I recommend the Lin-Kernighan heuristic: it's one of the best known for any NP Complete problem. The only other thing to remember is that after you expanded out the graph again after step 2, you may have loops in your expanded path, so you should go around short-circuiting those (look at the degree of vertices along your path).
I'm actually not sure how good this solution will be relative to the optimum. There are probably some pathological cases to do with short circuiting. After all, this problem looks a LOT like Steiner Tree: http://en.wikipedia.org/wiki/Steiner_tree and you definitely can't approximate Steiner Tree by just contracting your graph and running Kruskal's for example.
Considering the amount of nodes and edges is relatively finite, you can probably calculate every possible path and take the shortest one.
Generally this known as the travelling salesman problem, and has a non-deterministic polynomial runtime, no matter what the algorithm you use.
http://en.wikipedia.org/wiki/Traveling_salesman_problem
The question talks about must-pass in ANY order. I have been trying to search for a solution about the defined order of must-pass nodes. I found my answer but since no question on StackOverflow had a similar question I'm posting here to let maximum people benefit from it.
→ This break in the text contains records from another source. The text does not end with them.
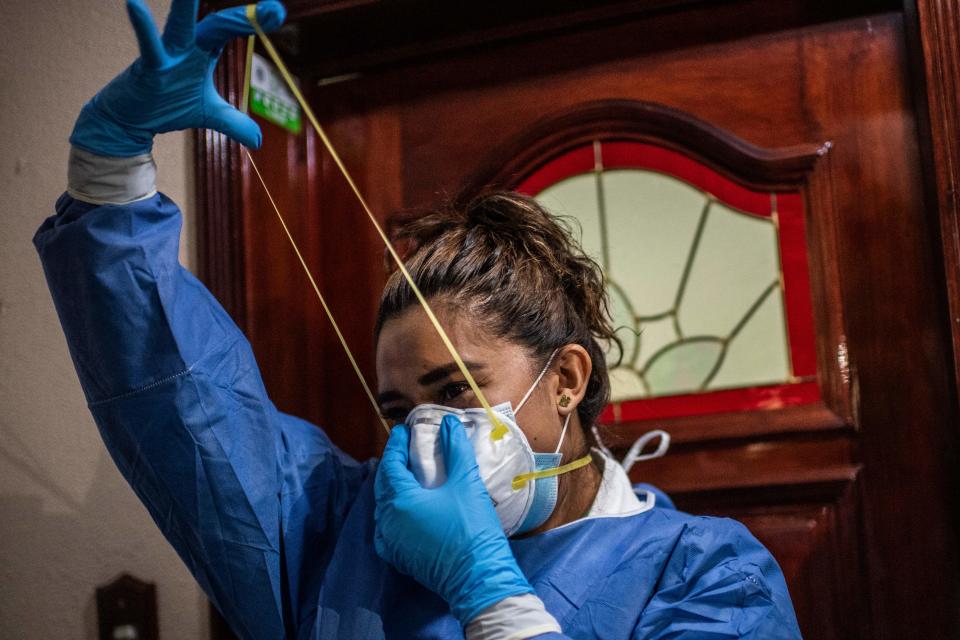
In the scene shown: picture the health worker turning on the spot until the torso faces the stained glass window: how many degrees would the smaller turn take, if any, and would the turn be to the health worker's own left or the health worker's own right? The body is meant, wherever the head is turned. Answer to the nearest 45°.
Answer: approximately 180°

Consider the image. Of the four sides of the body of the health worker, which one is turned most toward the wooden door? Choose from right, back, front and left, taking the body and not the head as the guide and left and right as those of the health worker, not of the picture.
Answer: back

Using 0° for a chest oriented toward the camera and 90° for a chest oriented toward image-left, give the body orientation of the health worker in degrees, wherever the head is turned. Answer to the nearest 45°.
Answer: approximately 45°
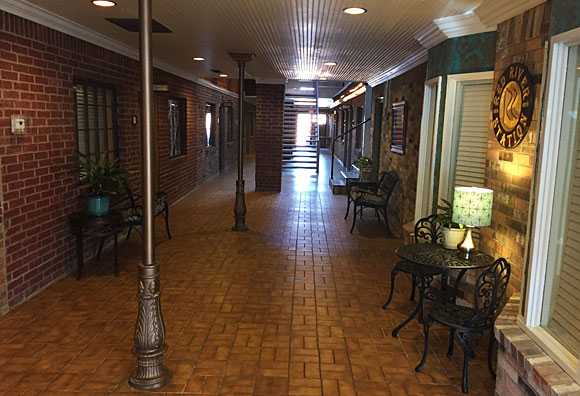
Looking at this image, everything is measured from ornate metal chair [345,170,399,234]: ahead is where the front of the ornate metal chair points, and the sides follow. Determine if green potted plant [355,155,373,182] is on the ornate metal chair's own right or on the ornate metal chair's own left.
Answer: on the ornate metal chair's own right

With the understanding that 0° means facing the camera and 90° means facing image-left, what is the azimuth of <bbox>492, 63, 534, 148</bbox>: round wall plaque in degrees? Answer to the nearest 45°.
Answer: approximately 45°

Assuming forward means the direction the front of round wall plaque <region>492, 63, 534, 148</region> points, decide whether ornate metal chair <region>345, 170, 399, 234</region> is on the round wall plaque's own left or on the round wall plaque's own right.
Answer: on the round wall plaque's own right

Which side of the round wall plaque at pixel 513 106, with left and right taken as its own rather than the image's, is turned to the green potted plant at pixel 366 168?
right

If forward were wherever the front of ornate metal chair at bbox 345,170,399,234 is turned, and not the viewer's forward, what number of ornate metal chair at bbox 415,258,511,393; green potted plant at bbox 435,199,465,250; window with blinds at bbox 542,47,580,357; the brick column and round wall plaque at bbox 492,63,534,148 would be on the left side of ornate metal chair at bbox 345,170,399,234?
4

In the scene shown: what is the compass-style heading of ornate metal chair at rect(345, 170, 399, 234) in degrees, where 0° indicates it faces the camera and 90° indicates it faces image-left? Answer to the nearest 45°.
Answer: approximately 90°

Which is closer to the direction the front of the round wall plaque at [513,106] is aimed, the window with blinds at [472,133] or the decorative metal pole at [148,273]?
the decorative metal pole

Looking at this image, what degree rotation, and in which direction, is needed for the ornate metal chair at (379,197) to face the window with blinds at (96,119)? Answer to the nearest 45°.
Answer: approximately 45° to its left
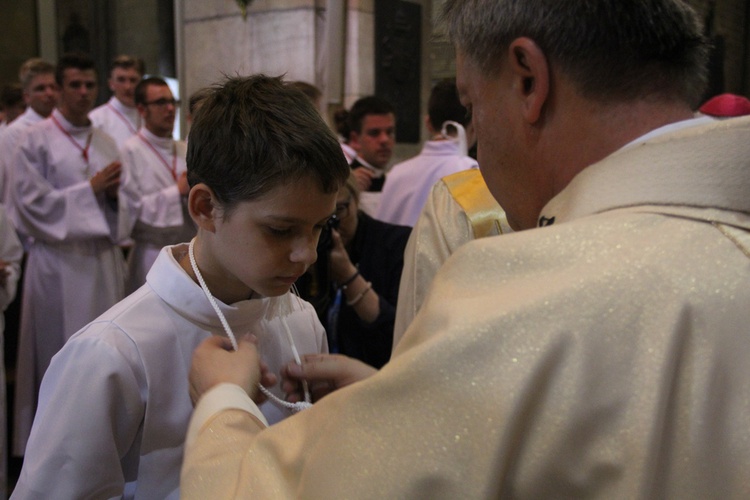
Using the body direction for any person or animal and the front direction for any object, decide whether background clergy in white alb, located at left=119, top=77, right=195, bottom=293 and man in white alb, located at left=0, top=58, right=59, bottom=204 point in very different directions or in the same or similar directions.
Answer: same or similar directions

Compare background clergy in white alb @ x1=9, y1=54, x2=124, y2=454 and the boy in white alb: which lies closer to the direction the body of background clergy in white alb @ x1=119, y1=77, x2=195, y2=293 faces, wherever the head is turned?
the boy in white alb

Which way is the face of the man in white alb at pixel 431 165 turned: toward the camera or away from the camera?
away from the camera

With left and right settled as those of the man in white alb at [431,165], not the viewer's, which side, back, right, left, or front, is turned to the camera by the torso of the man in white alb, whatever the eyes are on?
back

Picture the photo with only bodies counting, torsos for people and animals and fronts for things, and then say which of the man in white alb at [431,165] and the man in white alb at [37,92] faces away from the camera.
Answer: the man in white alb at [431,165]

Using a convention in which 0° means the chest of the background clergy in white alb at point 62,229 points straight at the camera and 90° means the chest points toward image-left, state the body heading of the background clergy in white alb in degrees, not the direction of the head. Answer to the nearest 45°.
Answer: approximately 315°

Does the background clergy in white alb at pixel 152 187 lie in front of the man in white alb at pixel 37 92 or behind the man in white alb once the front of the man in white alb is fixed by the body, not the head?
in front

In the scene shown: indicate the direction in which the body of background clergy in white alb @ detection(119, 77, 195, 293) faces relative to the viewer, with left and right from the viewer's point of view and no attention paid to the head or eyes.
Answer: facing the viewer and to the right of the viewer

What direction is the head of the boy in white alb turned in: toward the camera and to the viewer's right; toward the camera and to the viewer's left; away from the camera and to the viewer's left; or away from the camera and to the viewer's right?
toward the camera and to the viewer's right

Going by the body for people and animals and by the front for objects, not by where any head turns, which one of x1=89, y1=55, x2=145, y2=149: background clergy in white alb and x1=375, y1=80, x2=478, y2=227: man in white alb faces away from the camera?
the man in white alb

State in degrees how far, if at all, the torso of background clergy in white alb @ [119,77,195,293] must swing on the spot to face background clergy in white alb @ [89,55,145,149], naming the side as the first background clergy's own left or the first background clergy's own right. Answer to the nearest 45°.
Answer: approximately 135° to the first background clergy's own left
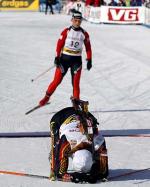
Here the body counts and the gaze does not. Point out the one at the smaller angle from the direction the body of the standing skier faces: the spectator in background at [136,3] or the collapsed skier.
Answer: the collapsed skier

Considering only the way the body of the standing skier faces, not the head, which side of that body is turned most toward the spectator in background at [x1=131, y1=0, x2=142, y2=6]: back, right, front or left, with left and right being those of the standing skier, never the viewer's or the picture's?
back

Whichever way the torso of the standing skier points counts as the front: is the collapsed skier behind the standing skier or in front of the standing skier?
in front

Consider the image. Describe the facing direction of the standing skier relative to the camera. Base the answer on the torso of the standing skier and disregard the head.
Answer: toward the camera
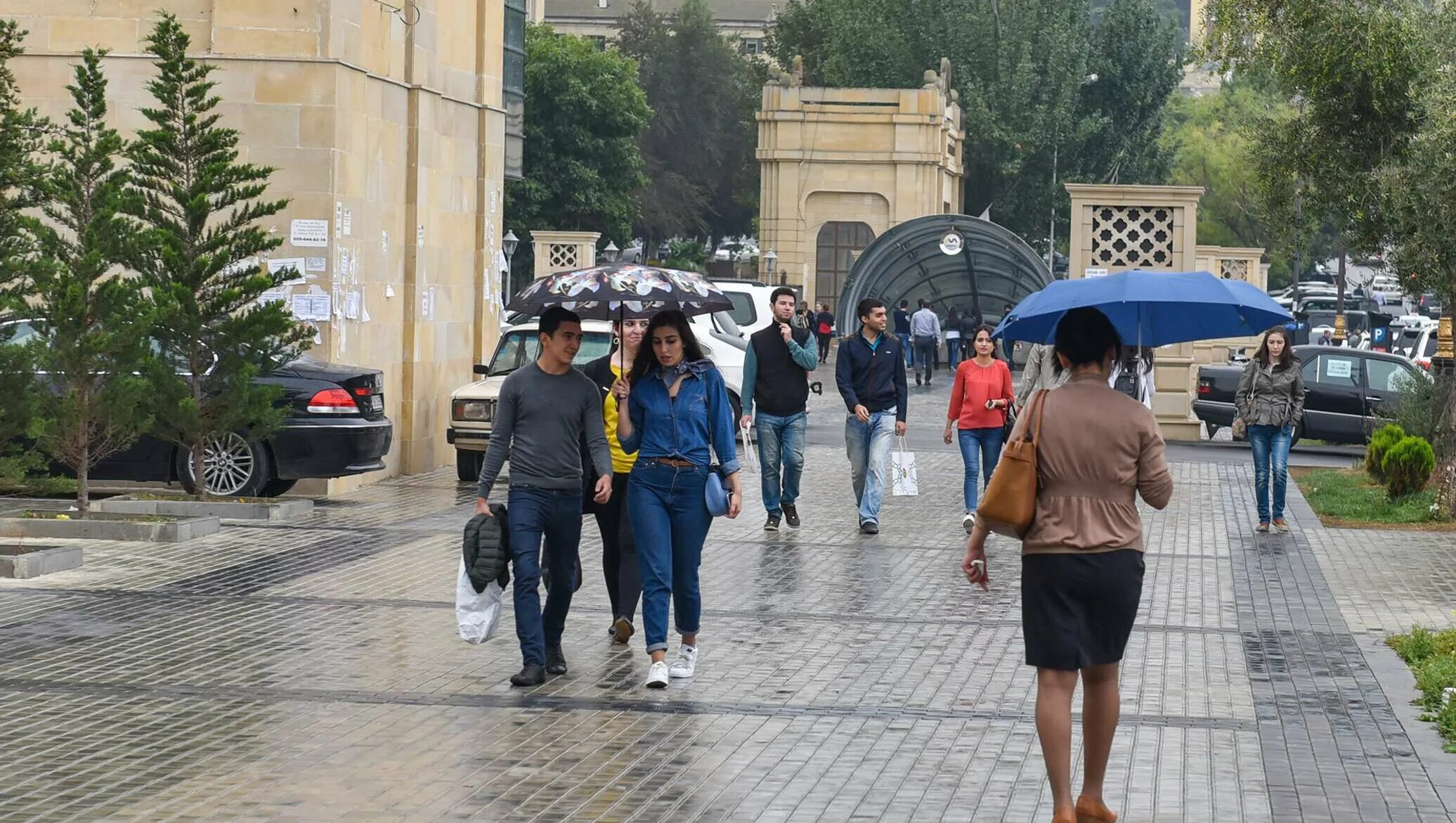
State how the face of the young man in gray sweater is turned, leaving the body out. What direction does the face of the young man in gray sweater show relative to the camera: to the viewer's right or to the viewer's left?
to the viewer's right

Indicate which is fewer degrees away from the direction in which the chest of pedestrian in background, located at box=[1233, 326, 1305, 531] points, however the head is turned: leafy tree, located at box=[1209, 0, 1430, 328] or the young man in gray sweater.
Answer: the young man in gray sweater

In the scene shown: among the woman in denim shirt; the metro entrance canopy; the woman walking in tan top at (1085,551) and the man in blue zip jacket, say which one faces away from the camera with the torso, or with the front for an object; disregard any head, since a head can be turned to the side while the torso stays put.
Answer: the woman walking in tan top

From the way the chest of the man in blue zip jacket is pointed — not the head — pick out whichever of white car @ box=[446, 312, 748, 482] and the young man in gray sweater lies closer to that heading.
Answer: the young man in gray sweater

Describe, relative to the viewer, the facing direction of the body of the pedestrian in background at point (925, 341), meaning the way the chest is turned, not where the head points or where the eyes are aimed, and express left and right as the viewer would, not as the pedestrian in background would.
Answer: facing away from the viewer

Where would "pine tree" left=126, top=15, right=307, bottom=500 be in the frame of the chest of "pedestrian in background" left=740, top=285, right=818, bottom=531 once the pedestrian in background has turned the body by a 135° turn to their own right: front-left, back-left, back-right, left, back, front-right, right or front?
front-left

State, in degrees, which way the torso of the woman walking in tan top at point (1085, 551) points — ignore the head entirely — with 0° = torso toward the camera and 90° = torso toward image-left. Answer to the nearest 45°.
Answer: approximately 180°
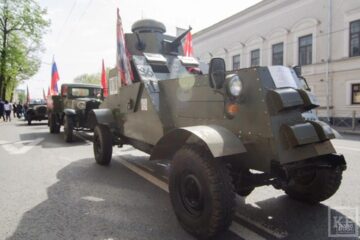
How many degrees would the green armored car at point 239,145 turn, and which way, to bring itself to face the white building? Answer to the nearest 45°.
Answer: approximately 135° to its left

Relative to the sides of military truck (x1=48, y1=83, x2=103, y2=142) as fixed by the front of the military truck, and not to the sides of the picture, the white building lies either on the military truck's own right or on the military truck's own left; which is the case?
on the military truck's own left

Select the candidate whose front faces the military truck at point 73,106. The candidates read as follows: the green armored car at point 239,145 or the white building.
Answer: the white building

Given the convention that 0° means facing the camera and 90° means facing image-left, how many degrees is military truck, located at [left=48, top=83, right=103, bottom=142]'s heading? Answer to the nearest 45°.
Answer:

If the order or must-pass is defined then you could run dijkstra's algorithm multiple times. For instance let's assume you have to start from s pass through k1, k2 and k3 (in respective order) and stop at e. Then what you could do is run dijkstra's algorithm between each consecutive pair of nodes. The cost and path would be given by:
dijkstras(s, k1) + dijkstras(k1, k2) + dijkstras(k2, k3) + dijkstras(k3, 3)
How about using brute force on the dozen 'must visit' nodes. You can cover all the possible combinations of 12 nodes easily enough, and this leaves you with an optimal circuit you can follow to cover them.
Now your problem is simplified to one of finding optimal routes from the start node to the circuit, which you then follow around until you've covered them, and then find the route from that to the end.
Final path is composed of :
start -> path to circuit* -> circuit of must visit nodes -> path to end* -> end
You find the paths I marked with * like this
Do an A* search from the start node to every point on the circuit
for each of these do an A* search from the next and previous node on the circuit to the end (because you can follow the circuit round in either direction)
What you end up with is a lot of search paths, and you can choose the one with the lowest cost.
There's lots of room for optimization by caching the searches, but I think this will generate good solutions.
It doesn't go anywhere near looking for an optimal solution though, because that could involve leaving the must visit circuit within the search.
One thing that is not mentioned anywhere, is whether it is ok for the same vertex to be visited more than once in the path. Most of the answers here assume that it's ok to visit the same edge multiple times, but my take given the question (a path should not visit the same vertex more than once!) is that it is not ok to visit the same vertex twice.
So a brute force approach would still apply, but you'd have to remove vertices already used when you attempt to calculate each subset of the path.